Document excerpt START

# Any Judo schools in the north Austin tx area?



## adamx (Jul 24, 2010)

I been looking for a judo school in my area( Prefereably north austin-roundrock tx) without much luck. I did find one school that taught bjj and on thier website claimed to also teach Judo but I havent recevied a response back from them yet. Thanks in advance.


----------



## Wild Bill (Jul 24, 2010)

A friend and former training partner studies here.  http://www.rrma.net/judo.shtml


----------



## David43515 (Jul 25, 2010)

Lots of YMCAs have a Judo class, You might also check around local univesities. They may have a class. Even if you have to be a student to join, that`ll give you the name of an instructor. And most instructors for college clubs also teach in thier own clubs.


----------



## David43515 (Jul 26, 2010)

Well it`s ot Judo, but if you like throwing/grappling arts John Wang teaches Shuai Jiao in Austin.It`s athrowing sytle from Northern China and Mongoli. Like doing Judo in a short-sleeved dogi.


----------



## adamx (Jul 26, 2010)

Document excerpt END

> [Apply what you read]
[a] Could you retype the part of the judo school thread that opens with the words "## David43515 (Jul 25, 2010)" and closes with "thier own clubs."?
[b] Can you continue the forum thread about finding a judo school in north Austin from where it stops?

Provided material START

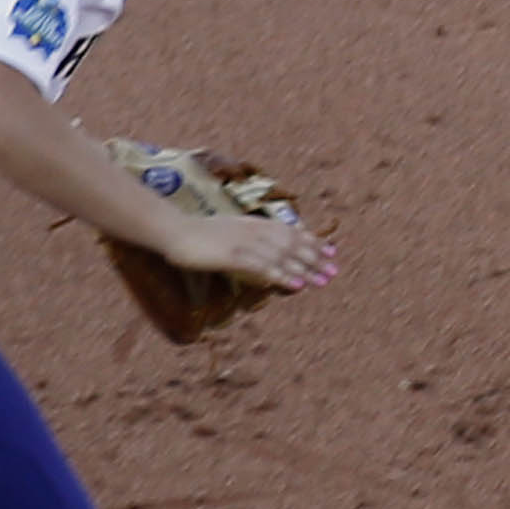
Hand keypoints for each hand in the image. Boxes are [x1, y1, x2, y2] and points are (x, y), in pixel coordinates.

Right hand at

Provided material END

> [Activity answers]
[a]
## David43515 (Jul 25, 2010)

Lots of YMCAs have a Judo class, You might also check around local univesities. They may have a class. Even if you have to be a student to join, that`ll give you the name of an instructor. And most instructors for college clubs also teach in thier own clubs.

[b]
Wild Bill said:


> A friend and former training partner studies here. http://www.rrma.net/judo.shtml


 Thanks I found this link from them
http://austinjudo.net/  seems legit, im going to go check it out thanks man.


----------



## KenpoVzla (Jul 26, 2010)

adamx said:


> I been looking for a judo school in my area( Prefereably north austin-roundrock tx) without much luck. I did find one school that taught bjj and on thier website claimed to also teach Judo but I havent recevied a response back from them yet. Thanks in advance.



I would say that most Martial Arts Schools have their website setup as an online business card and that's it. So it's not surprising that you haven't received any answer.

I would try using the phone, works a lot better when contacting Martial Arts Schools.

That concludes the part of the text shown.